OthersideAI / self-operating-computer

A framework to enable multimodal models to operate a computer.
https://www.hyperwriteai.com/self-operating-computer
MIT License
8.21k stars 1.09k forks source link

Add support for LLaVA through Ollama #152

Closed michaelhhogue closed 5 months ago

michaelhhogue commented 5 months ago

What does this PR do?

This PR uses the new Ollama Python module to add support for locally hosted vision models. llava will be the first supported local model through Ollama.

Instructions were also added to the README for how to get up and running with LLaVA through Ollama.

Type of change

Important

Accuracy when using LLaVA is extremely low. However, this PR serves as a starting point for developers to build off of as local vision models improve.

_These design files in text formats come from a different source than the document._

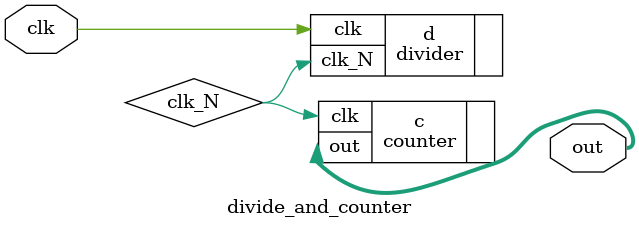
<source format=v>
`timescale 1ns / 1ps


module divide_and_counter(clk, out);
input clk;
output [2:0] out;
wire clk_N;

    divider d(.clk(clk), .clk_N(clk_N));    //ÊµÀý»¯µ÷ÓÃ
    counter c(.clk(clk_N), .out(out));
    
endmodule

</source>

joshbickett commented 5 months ago

Just did initial pass. I can see it working, but see what you mention about higher error rates. Not a problem though, this is great progress. I need to get back to some other tasks, but I'll take a final look later and merge it in. @michaelhhogue

joshbickett commented 5 months ago

@michaelhhogue merged, great job! I'm going to play around with improving the prompts and see if I can get LLaVa to perform better. Either way I'll do a Twitter post about it this week or next and mention you, thanks again!

michaelhhogue commented 5 months ago

@joshbickett Sounds good. Let me know if you notice anything that can be improved with the llava support.